Information provided:
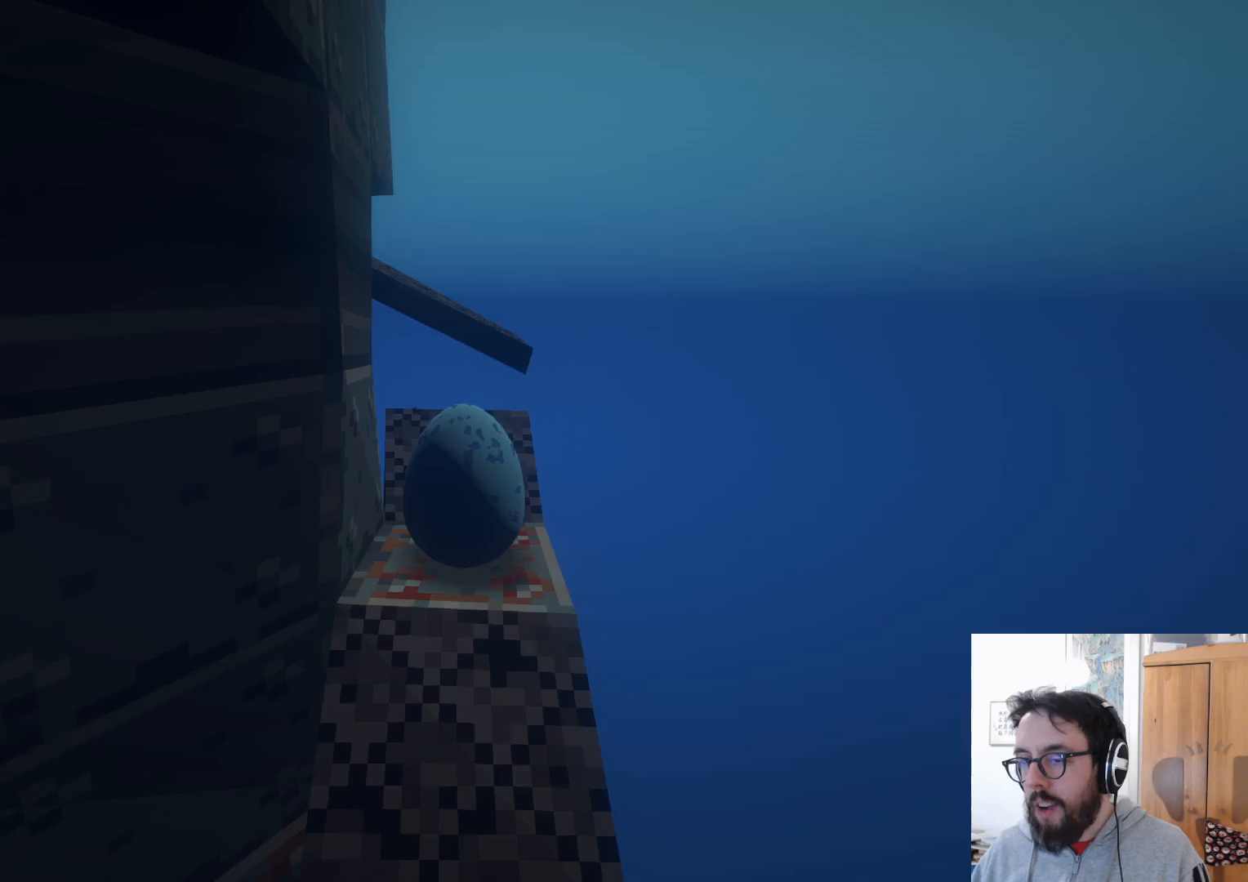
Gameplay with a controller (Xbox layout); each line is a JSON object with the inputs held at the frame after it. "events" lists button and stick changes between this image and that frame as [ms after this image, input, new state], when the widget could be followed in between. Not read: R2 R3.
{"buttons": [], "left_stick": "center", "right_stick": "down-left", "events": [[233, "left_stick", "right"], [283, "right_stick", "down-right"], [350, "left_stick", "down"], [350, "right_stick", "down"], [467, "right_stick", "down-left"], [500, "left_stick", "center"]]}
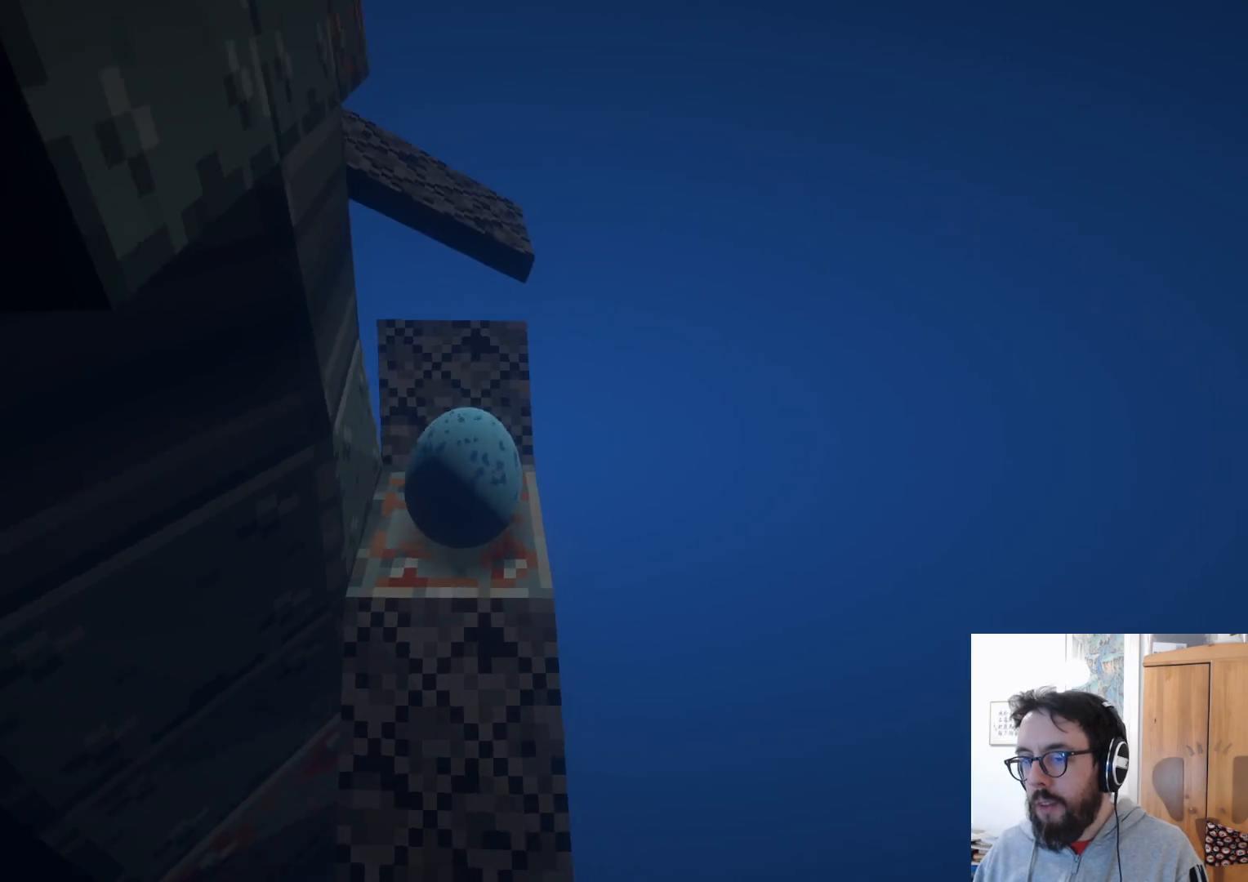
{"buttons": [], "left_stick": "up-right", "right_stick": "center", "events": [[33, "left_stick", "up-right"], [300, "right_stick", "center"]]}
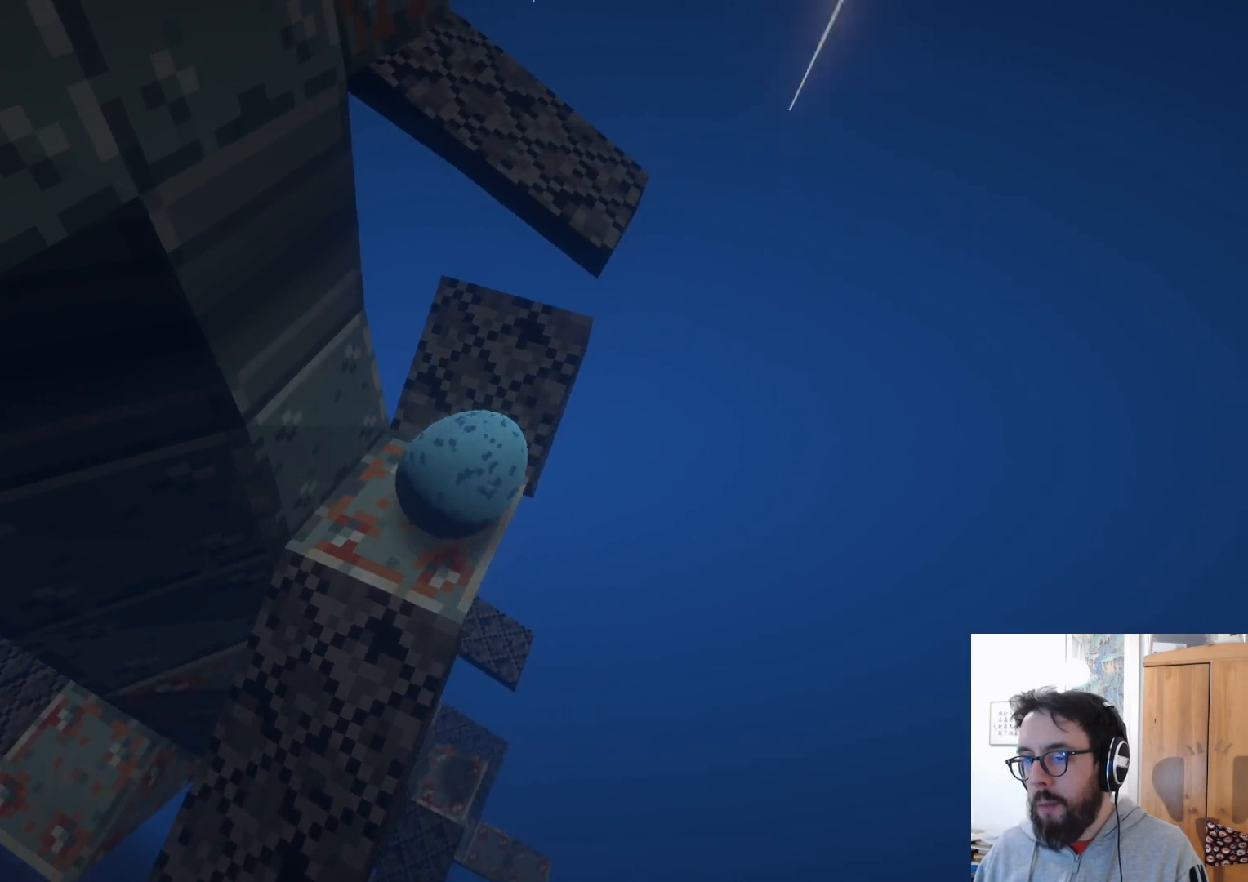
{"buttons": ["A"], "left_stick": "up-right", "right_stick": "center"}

Goal of the exercise: Set down the material above word for word and skip its pictures.

Exercise solution:
Gameplay with a controller (Xbox layout); each line is a JSON object with the inputs held at the frame after it. "events" lists button and stick changes between this image and that frame as [ms after this image, input, new state], when the widget could be followed in between. Not read: R2 R3.
{"buttons": [], "left_stick": "center", "right_stick": "down-left", "events": [[233, "left_stick", "right"], [283, "right_stick", "down-right"], [350, "left_stick", "down"], [350, "right_stick", "down"], [467, "right_stick", "down-left"], [500, "left_stick", "center"]]}
{"buttons": [], "left_stick": "up-right", "right_stick": "center", "events": [[33, "left_stick", "up-right"], [300, "right_stick", "center"]]}
{"buttons": ["A"], "left_stick": "up-right", "right_stick": "center"}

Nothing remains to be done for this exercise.